L Agence
The Adjustment Bureau

Film américain de George Nolfi
d après ADJUSTMENT TEAM de Philip K.Dick

Avec Matt Damon, Emily Blunt, Anthony Mackie, John Slattery, Michael Kelly, Terence Stamp





Par Henri Lanoë
 
Sortie le 23-03-2011

Durée: 1h47

 

Men in Blague

     Gorge Nolfi est à l’origine du scénario de quelques block-busters historiques comme Ocean’s twelve, The Sentinel ou La Vengeance dans la Peau, films caractérisés par un casting de stars et un goût évident pour le thriller. Il en était généralement le producteur associé. Il ne lui restait qu’une étape à franchir : la réalisation. C’est  chose faite. On reste médusé quand on voit à quoi peut ressembler « le premier long » d’un Hollywoodien comparé à ce que proposent les nouveaux cinéastes dans nos régions. Une telle maîtrise du récit, un goût aussi illimité pour les scènes spectaculaires et les incessants rebondissements écrasent, à première vue, les timides émois de l'adolescence ou la désespérance contagieuse que raconte le cinéma de nos débutants. Pour George Nolfi, un film signifie : entertainment !

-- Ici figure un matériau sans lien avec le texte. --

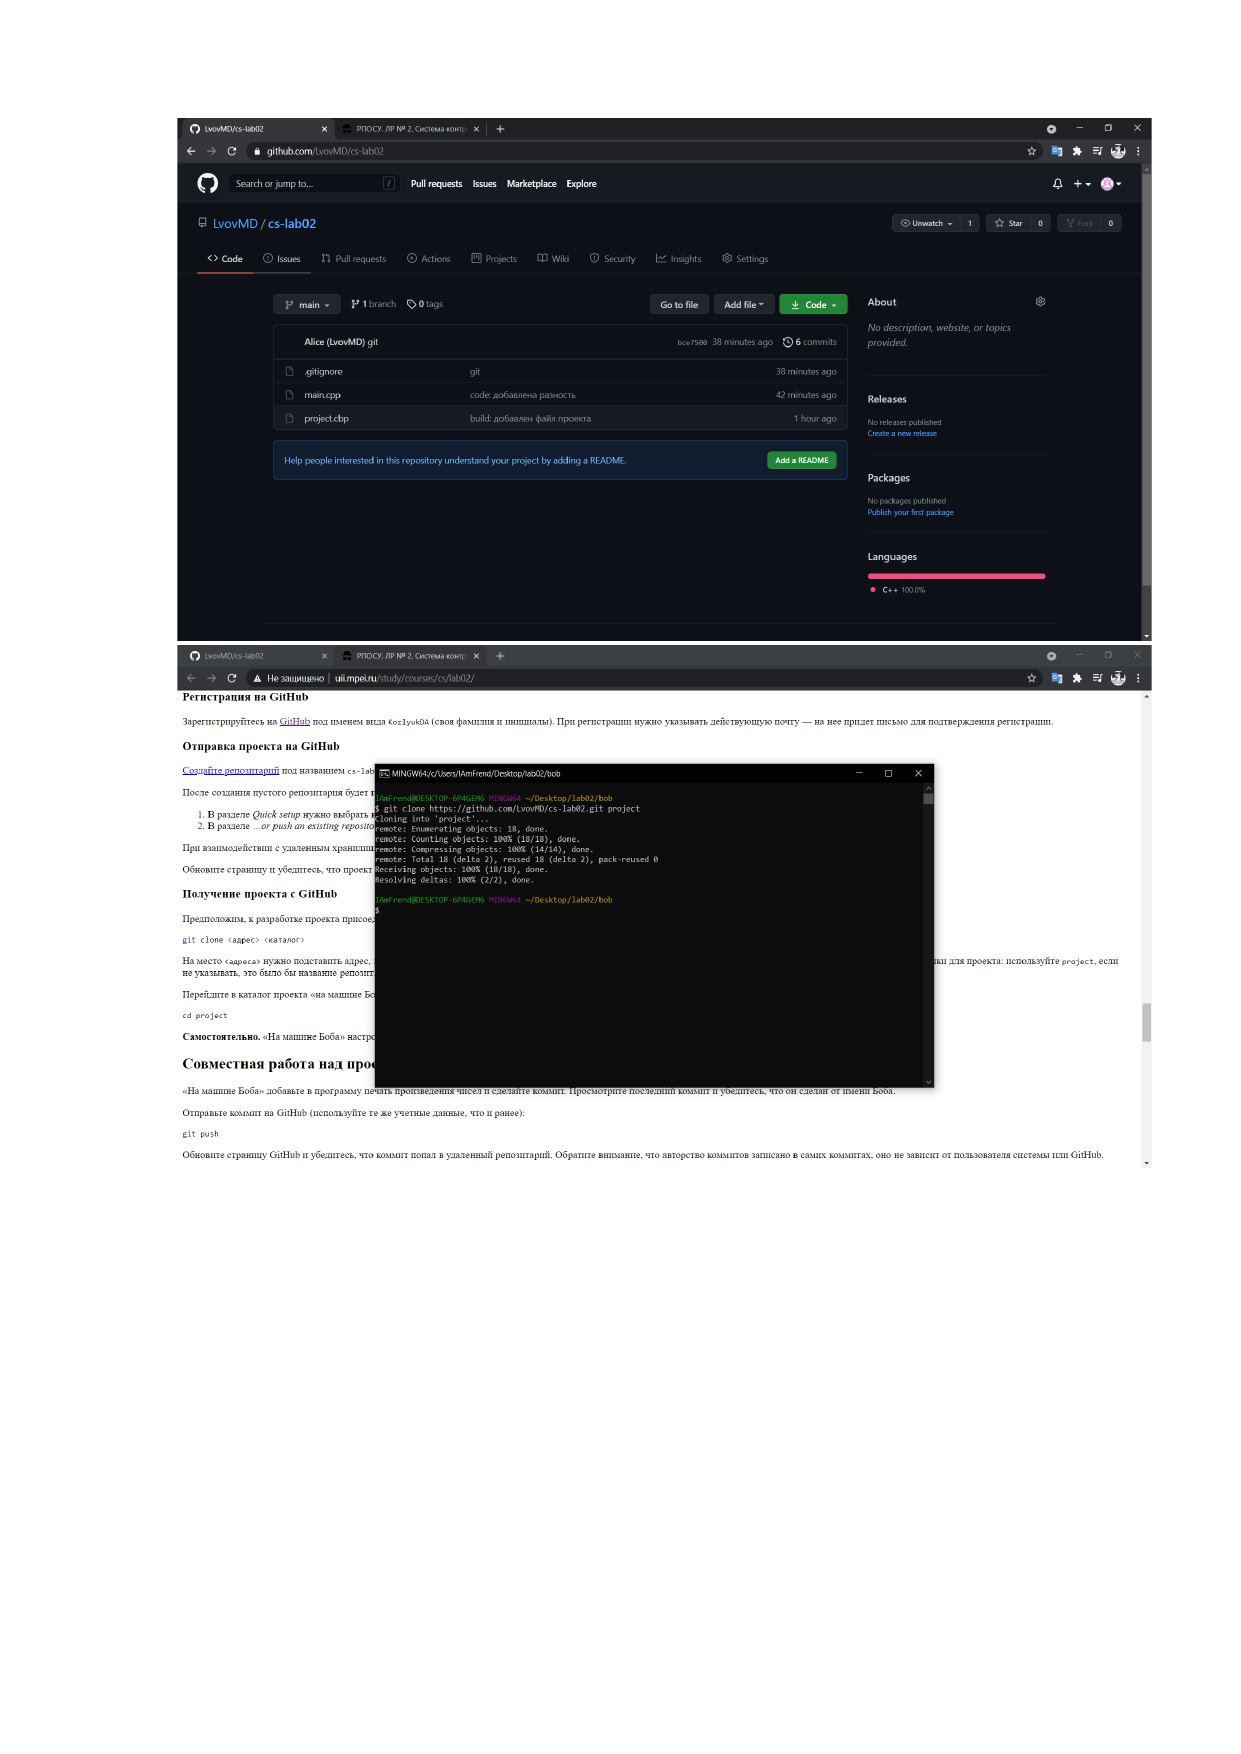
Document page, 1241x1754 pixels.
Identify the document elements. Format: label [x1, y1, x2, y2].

picture [177, 118, 1152, 641]
picture [177, 645, 1152, 1168]
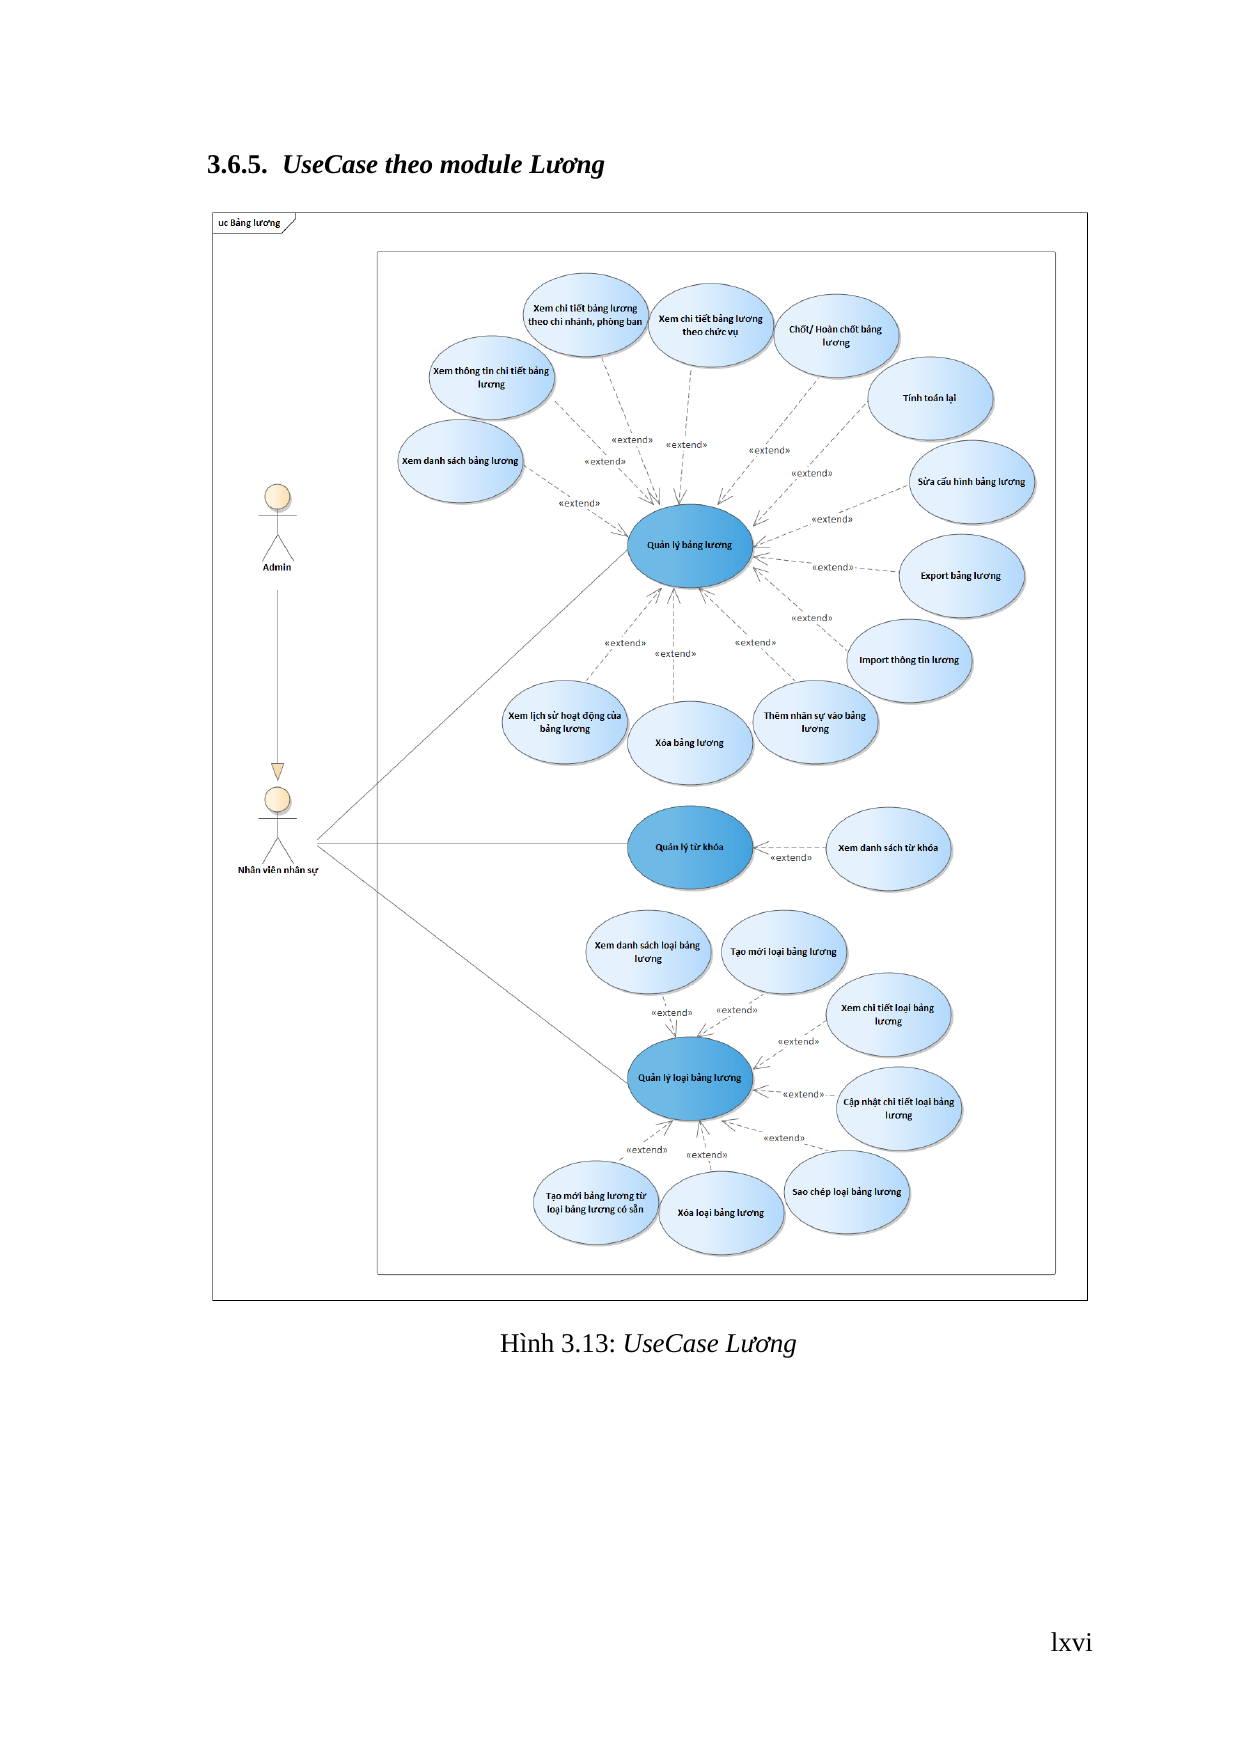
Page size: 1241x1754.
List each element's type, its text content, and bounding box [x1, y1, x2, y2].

text Hình 3.13: UseCase Lương [207, 1327, 1092, 1358]
subtitle UseCase theo module Lương [207, 148, 1092, 179]
picture [206, 206, 1093, 1306]
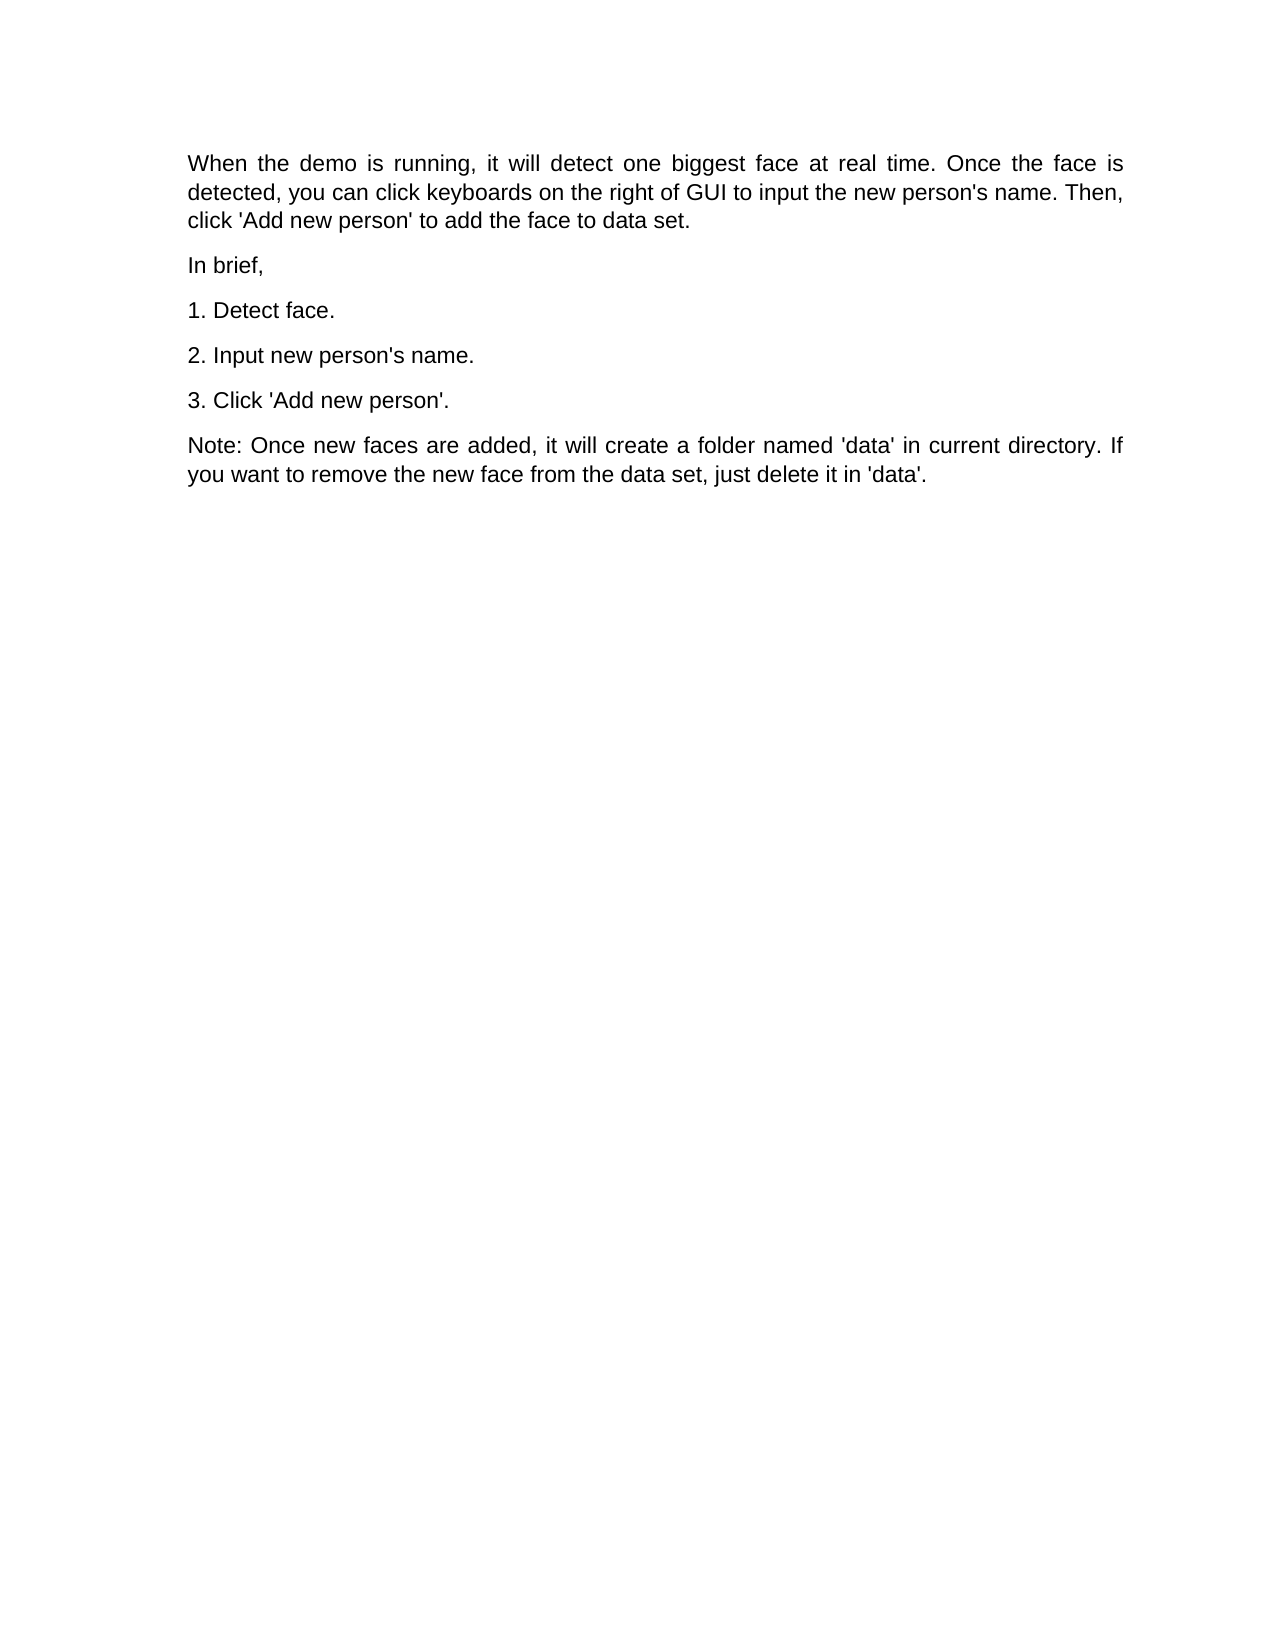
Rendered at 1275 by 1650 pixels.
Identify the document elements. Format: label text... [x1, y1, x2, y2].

text In brief, [187, 252, 1125, 278]
text 2. Input new person's name. [187, 342, 1125, 368]
text 3. Click 'Add new person'. [187, 387, 1125, 414]
text When the demo is running, it will detect one biggest face at real time. Once the face is detected, you can click keyboards on the right of GUI to input the new person's name. Then, click 'Add new person' to add the face to data set. [187, 150, 1125, 233]
text Note: Once new faces are added, it will create a folder named 'data' in current directory. If you want to remove the new face from the data set, just delete it in 'data'. [187, 432, 1125, 487]
text 1. Detect face. [187, 297, 1125, 323]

      Sommes-nous manipulés ou bien pouvons-nous contrôler notre destin ? C’est la question qui taraude, en permanence, le dynamique et populaire Matt Damon qui brigue un siège de sénateur que son impulsivité incontrôlable va lui faire perdre. Mais à partir du soir où il rencontre par hasard la femme de sa vie, la ballerine Emily Blunt, des hommes mystérieux vont s’ingénier à séparer ce couple qui ne demande qu’à s’unir : c’est l’équipe discrète et efficace de l’Agence du Destin en action, celle qui décide de notre sort à notre insu. Dotée de pouvoirs surnaturels, elle contrôle tous nos désirs et les oriente selon sa convenance, sous l’impulsion de l’intraitable Terence Stamp. Mais Matt Damon possède un atout : la capacité d’entrevoir l’avenir proche ce qui lui donne, parfois, un coup d’avance. Hélas, l’invincible Agence parvient régulièrement à reprendre l’avantage en séparant ce couple que le hasard (toujours lui !) s’ingénie à reformer.

     Ce scénario philosophico-BD n’est pas sans évoquer Men in black de Barry Sonnenfeld (1997), y compris dans l’emploi d’un certain humour froid. Bien entendu, plein de questions restent sans réponses : Pourquoi diable l’Agence s’acharne-t-elle sur ce couple ? Pourquoi est-elle toujours mise en échec par le Hasard ? Pourquoi Matt Damon parvient-il à lui résister aussi facilement ? Certes, on sait bien que dans ce moderne conte de fée, la logique n’a que faire, d’autant qu’une réalisation inventive utilise les effets spéciaux à bon escient pour nous entraîner dans un New York onirique où chaque porte qu’on ouvre nous projette dans un décor urbain inattendu. Si bien que, commencée dans un climat dramatique, cette longue poursuite se termine dans une totale fantaisie puisque, pour pénétrer enfin dans l’univers redoutable de l’Agence, il suffisait de porter un château de paille ridicule sur le crâne tandis que la femme de votre vie n'avait qu'à placer simplement sa main sur votre épaule. Tout cela n’est pas très sérieux, n'est-ce pas ? Se pose alors la question de savoir si la nouvelle dont s’est inspiré George Nolfi, Adjustment Team, tirait autant l'histoire vers la fantaisie quand on sait que l’auteur en était Philip K. Dick qui est à l’origine de Blade Runner, Minority Report et Total Recall qu’on peut difficilement ranger dans la catégorie des comédies humoristiques.